* Page extract *
#####

Overview
The Caption Vocabulary is a way to enhance the accuracy of your AI-Generated Live Closed Captions (CC) by adding terms that the AI may not be able to easily interpret. These usually are of the form of Names (Places, people, job titles, etc. which may be pertinent to your Streaming needs) and Initialisms (F.B.I., A.C.M.E., etc.). It can be accessed in the control center here: https://controlcenter.invintusmedia.com/manage/vocab
Note When you Create, Update, or Remove words from the Vocabulary manager page the changes are saved automatically so there is no "Save All Changes" button like some of our other components have.
How To Use
Add a phrase as it should appear in a captions generated from the AI captions. This is useful for naming speakers, job titles or truly unique or rare terms that wouldn't appear in a dictionary.
Examples of good custom vocabulary might be made-up or uniquely spelled words like:
sparkletini, Ginnifer
You should not add terms like e pluribus unum or orthostatic hypotension
Keep in mind that short phrases do better than long phrases so it's advised to keep phrases shorter when possible.

#####

* Entries provided *

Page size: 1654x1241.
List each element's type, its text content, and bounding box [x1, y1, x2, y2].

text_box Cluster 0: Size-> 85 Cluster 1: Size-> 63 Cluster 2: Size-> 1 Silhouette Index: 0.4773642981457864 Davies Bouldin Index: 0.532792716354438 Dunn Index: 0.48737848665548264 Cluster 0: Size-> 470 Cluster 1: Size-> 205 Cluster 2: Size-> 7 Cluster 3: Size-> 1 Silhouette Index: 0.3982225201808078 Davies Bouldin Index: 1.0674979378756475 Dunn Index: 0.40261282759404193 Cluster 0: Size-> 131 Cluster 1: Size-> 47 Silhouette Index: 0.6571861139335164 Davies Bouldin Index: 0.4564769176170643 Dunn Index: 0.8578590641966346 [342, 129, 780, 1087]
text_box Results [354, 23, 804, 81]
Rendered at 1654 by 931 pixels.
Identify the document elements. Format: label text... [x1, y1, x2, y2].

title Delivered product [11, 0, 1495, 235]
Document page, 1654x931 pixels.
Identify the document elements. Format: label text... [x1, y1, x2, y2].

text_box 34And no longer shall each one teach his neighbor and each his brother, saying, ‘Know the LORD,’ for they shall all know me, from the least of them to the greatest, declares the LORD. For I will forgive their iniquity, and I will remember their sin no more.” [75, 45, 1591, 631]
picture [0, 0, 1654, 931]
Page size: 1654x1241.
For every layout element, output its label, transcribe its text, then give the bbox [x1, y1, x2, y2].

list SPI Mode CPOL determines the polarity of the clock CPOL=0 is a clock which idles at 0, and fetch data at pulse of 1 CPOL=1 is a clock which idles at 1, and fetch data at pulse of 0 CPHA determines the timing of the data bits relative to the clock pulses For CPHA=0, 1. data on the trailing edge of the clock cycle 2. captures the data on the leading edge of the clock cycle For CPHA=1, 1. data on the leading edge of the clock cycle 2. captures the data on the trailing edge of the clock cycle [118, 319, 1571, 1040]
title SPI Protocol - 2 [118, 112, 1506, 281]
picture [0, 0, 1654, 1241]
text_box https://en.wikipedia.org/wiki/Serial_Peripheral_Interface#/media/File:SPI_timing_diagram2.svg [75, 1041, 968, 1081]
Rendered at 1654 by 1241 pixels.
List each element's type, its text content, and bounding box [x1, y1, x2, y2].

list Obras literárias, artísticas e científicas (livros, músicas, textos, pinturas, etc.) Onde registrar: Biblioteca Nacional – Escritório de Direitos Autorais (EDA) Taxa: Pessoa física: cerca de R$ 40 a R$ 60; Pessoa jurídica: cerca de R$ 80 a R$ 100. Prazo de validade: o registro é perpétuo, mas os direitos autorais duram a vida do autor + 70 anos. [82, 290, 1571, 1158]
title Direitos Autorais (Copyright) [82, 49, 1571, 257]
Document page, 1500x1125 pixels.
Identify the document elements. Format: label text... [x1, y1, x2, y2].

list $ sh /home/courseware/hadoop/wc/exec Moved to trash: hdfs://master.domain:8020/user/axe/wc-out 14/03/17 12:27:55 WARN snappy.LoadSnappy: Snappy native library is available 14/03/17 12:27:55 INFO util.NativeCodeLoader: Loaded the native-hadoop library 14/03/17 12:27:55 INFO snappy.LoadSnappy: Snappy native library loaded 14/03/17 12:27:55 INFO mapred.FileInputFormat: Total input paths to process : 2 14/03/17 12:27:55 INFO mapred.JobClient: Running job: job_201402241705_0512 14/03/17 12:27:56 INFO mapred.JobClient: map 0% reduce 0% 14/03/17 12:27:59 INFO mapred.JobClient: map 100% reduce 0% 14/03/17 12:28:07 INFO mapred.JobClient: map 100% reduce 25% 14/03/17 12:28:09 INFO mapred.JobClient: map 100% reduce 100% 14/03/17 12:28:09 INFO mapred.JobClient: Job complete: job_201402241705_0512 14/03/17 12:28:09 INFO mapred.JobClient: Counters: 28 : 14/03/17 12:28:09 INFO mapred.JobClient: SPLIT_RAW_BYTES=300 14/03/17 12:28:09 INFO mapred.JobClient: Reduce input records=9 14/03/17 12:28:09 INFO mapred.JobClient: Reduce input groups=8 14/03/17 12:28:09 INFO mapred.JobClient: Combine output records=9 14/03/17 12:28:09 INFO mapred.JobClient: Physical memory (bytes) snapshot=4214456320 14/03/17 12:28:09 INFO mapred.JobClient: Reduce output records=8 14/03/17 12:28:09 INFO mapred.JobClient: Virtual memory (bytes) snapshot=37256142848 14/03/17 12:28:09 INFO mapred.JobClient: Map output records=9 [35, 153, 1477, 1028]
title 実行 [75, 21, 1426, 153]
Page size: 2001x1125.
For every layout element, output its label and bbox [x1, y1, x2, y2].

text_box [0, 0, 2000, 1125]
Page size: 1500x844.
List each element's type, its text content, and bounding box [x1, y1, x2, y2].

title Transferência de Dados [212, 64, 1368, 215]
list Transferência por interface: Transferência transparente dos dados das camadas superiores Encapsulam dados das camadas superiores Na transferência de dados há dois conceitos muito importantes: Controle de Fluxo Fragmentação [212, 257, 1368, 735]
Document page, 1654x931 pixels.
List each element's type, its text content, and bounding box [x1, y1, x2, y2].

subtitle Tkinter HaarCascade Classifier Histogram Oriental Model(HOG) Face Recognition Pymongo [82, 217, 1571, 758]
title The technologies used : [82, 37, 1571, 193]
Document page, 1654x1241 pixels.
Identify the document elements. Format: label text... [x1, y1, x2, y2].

#####

* Problems to work on *
• A. According to the caption vocabulary page, why does the Vocabulary manager page have no "Save All Changes" button?
• B. List every action on words that the caption vocabulary page says is saved automatically on the Vocabulary manager page.

* Responses by task *
• A. Changes are saved automatically when words are created, updated, or removed.

• B. Create, Update, Remove